What lines of the listing below contain the word "редактор"? Copy each of them out.

=== Section Start ===

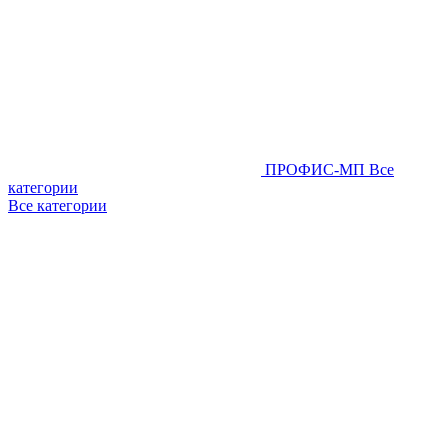
ПРОФИС-МП
Все
категории
Все категории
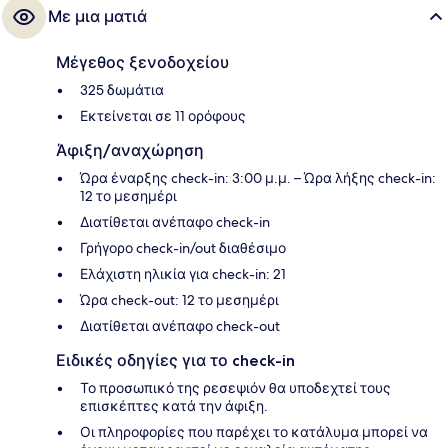
Με μια ματιά
Μέγεθος ξενοδοχείου
325 δωμάτια
Εκτείνεται σε 11 ορόφους
Άφιξη/αναχώρηση
Ώρα έναρξης check-in: 3:00 μ.μ. – Ώρα λήξης check-in:
12 το μεσημέρι
Διατίθεται ανέπαφο check-in
Γρήγορο check-in/out διαθέσιμο
Ελάχιστη ηλικία για check-in: 21
Ώρα check-out: 12 το μεσημέρι
Διατίθεται ανέπαφο check-out
Ειδικές οδηγίες για το check-in
Το προσωπικό της ρεσεψιόν θα υποδεχτεί τους
επισκέπτες κατά την άφιξη.
Οι πληροφορίες που παρέχει το κατάλυμα μπορεί να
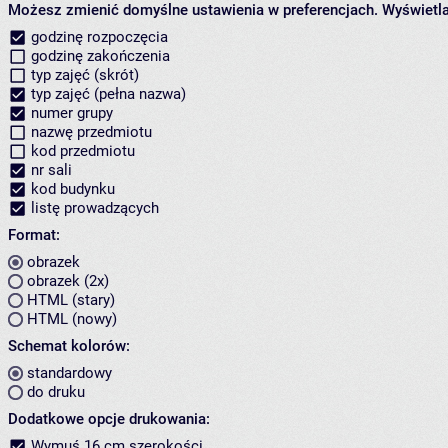
Możesz zmienić domyślne ustawienia w preferencjach.
Wyświetlaj
godzinę rozpoczęcia
godzinę zakończenia
typ zajęć (skrót)
typ zajęć (pełna nazwa)
numer grupy
nazwę przedmiotu
kod przedmiotu
nr sali
kod budynku
listę prowadzących
Format:
obrazek
obrazek (2x)
HTML (stary)
HTML (nowy)
Schemat kolorów:
standardowy
do druku
Dodatkowe opcje drukowania:
Wymuś 16 cm szerokości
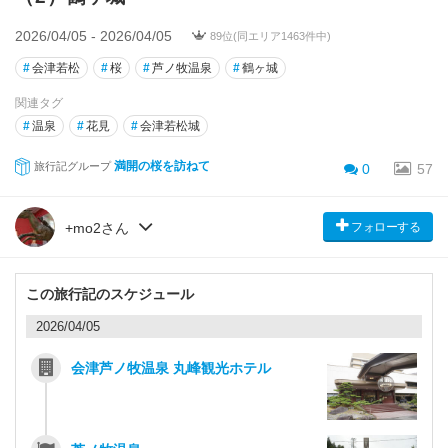
2026/04/05 - 2026/04/05
89位(同エリア1463件中)
#
会津若松
#
桜
#
芦ノ牧温泉
#
鶴ヶ城
関連タグ
#
温泉
#
花見
#
会津若松城
満開の桜を訪ねて
旅行記グループ
0
57
フォローする
+mo2さん
この旅行記のスケジュール
2026/04/05
会津芦ノ牧温泉 丸峰観光ホテル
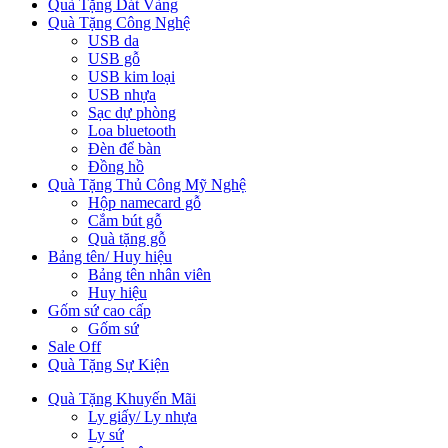
Quà Tặng Dát Vàng
Quà Tặng Công Nghệ
USB da
USB gỗ
USB kim loại
USB nhựa
Sạc dự phòng
Loa bluetooth
Đèn để bàn
Đồng hồ
Quà Tặng Thủ Công Mỹ Nghệ
Hộp namecard gỗ
Cắm bút gỗ
Quà tặng gỗ
Bảng tên/ Huy hiệu
Bảng tên nhân viên
Huy hiệu
Gốm sứ cao cấp
Gốm sứ
Sale Off
Quà Tặng Sự Kiện
Quà Tặng Khuyến Mãi
Ly giấy/ Ly nhựa
Ly sứ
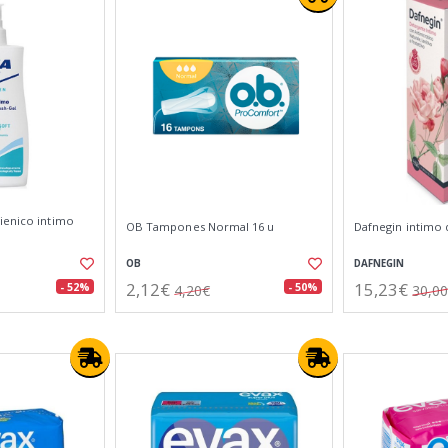
ienico intimo
OB Tampones Normal 16 u
Dafnegin intimo 
OB
DAFNEGIN
2,12€
15,23€
- 52%
- 50%
4,20€
30,0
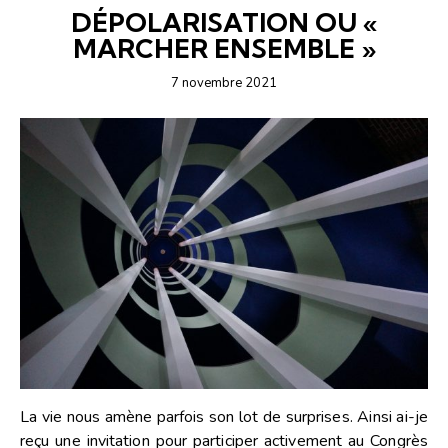
DÉPOLARISATION OU «
MARCHER ENSEMBLE »
7 novembre 2021
La vie nous amène parfois son lot de surprises. Ainsi ai-je
reçu une invitation pour participer activement au Congrès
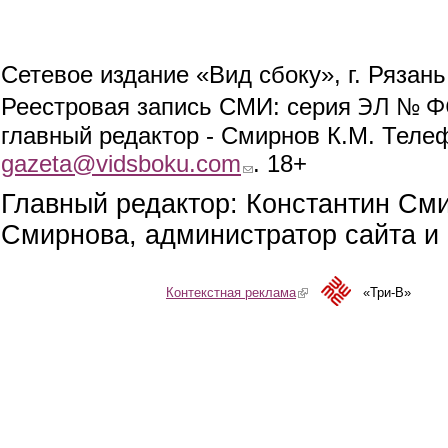
Сетевое издание «Вид сбоку», г. Рязан
ЭЛ № ФС
Реестровая запись СМИ: серия
главный редактор - Смирнов К.М. Телефо
gazeta@vidsboku.com
(link sends e-mail)
. 18+
Главный редактор: Константин См
Смирнова, администратор сайта и 
Контекстная реклама
(link is external)
«Три-В»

=== Section End ===

→ **Task answer**
главный редактор - Смирнов К.М. Телефо
Главный редактор: Константин См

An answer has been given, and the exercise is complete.